Thomas Edison the leading light in Galway Hurdle
Owner JP McManus enjoys long-awaited first success in Galway Hurdle with hot favourite at Ballybrit
Hasanour ridden by Shane Foley wins The Guinness Time Handicap on day four of the Galway Festival. Photograph: should read: Niall Carson/PA Wire
Tony McCoy onboard Thomas Edison on his way to winning The Guinness Galway Hurdle. Photograph: Cathal Noonan/Inpho
Thomas Edison delivered on his big-race potential with a superb Guinness Galway Hurdle success that finally vindicated the faith of his trainer Tony Martin and secured owner JP McManus a first ever victory in the €250,000 festival feature.
The heavily-supported 7-2 winner had bookmakers scurrying for cover as a massive 34,077 ‘Ladies Day’ crowd watched Thomas Edison beat his market rival Bayan by three lengths with The Game Changer in third. Bayan’s second meant the Gordon Elliott-Davy Condon team finished Galway Hurdle runners-up for the third year in a row.
Thomas Edison had struggled home only eleventh in the 2013 Galway Hurdle and maybe the torrent of support in the betting ring might have dwindled significantly if punters had heard Tony McCoy beforehand.
“In my heart of hearts I found it hard to fancy him. But the trainer knew better than any of us,” the legendary champion jockey said while McManus deflected praise for his patience by adding: “It’s not my patience, but Tony Martin’s.”
Anyone thinking McManus originally purchased the horse due to admiration of the original Thomas Edison’s business acumen might be better looking back to the Christmas of 2011 when the equine Edison beat no less than Champagne Fever in a bumper. The following summer he won his first race over jumps for his new owner - and then waited until yesterday to win the second.
“I’ve always had faith in this horse. He’d been his own worst enemy, acting the eejit and running too free. But he’s learned to settle and I’ve always thought he could win a race like this,” said Martin, a big race victor here on Monday with Quick Jack, but who was also winning Ireland’s most valuable hurdle race for the first time.
If Thomas Edison had been hitting the bar over hurdles, McCoy felt a couple of wins this summer on the flat were crucial in transforming him at just the right time yesterday.
“I think they must’ve helped his confidence. Winning is a great habit to get into and today was certainly a good day to be in the winning habit,” said McCoy who won the 1997 Galway Hurdle on Aidan O’Brien’s Toast The Spreece. “I couldn’t see a lot of what I was jumping in the big field but the horse was very professional.”

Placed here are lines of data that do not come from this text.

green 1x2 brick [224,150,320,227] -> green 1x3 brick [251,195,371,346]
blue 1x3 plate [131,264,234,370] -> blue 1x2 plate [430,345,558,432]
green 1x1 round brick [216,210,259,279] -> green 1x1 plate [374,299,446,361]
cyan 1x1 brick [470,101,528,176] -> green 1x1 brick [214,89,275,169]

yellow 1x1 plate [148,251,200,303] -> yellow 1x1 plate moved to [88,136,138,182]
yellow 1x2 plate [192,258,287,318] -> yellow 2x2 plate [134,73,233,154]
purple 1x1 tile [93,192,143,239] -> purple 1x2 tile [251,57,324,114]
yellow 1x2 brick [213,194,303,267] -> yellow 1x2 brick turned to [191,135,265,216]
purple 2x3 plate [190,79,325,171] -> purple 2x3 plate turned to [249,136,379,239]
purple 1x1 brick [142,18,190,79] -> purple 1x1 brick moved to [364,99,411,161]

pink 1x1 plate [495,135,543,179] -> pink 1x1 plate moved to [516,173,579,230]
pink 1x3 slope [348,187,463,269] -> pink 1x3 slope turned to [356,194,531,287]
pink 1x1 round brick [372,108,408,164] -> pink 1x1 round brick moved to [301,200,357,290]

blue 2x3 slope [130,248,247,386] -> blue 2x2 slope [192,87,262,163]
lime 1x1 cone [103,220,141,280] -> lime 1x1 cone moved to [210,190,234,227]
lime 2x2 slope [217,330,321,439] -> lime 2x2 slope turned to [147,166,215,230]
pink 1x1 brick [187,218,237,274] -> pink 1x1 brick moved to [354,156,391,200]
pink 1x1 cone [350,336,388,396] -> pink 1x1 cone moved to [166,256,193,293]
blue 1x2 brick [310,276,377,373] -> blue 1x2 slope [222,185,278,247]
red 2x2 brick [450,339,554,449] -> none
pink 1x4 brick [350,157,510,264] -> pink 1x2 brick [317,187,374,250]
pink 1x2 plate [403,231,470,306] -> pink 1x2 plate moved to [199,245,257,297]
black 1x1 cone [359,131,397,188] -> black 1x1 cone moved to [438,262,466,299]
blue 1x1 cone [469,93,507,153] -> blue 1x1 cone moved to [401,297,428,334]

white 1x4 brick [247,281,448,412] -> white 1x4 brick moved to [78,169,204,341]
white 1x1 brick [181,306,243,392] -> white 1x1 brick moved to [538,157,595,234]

Even a brief bumping match with Bayan in the dip couldn’t get Thomas Edison off-script yesterday as he cruised through from off the pace to give an elusive big Hurdle victory to McManus thirty five years after he secured the first of six Plate successes.
“This race was on my to-do list so it’s great to have it,” admitted the owner, something Gordon Elliott can probably identify with after an unwanted hat-trick of seconds. “It’s unfortunate but he ran well. There’s a flat race at Leopardstown in six weeks he might run in next,” he said.
Johnny Murtagh enjoyed plentiful success as a jockey at Galway and he secured a first win as a trainer around Ballybrit in some style as Dalkova made all the running in the Listed Corrib Stakes to beat the odds-on favourite Tested.
“I fancied her, even with the favourite in the race. She has kept improving and we can think about upping her to a Group 3 now over Champions weekend. She reminds me a bit of the filly Belle de Crecy in how she’s improved, although seven furlongs to a mile is her trip,” the legendary former rider said.
Desertmore Stream is another horse starting to deliver on early potential and despite some sketchy jumping he was able to pounce on Icy Reply’s late drift left to land the novice hurdle for Philip Fenton.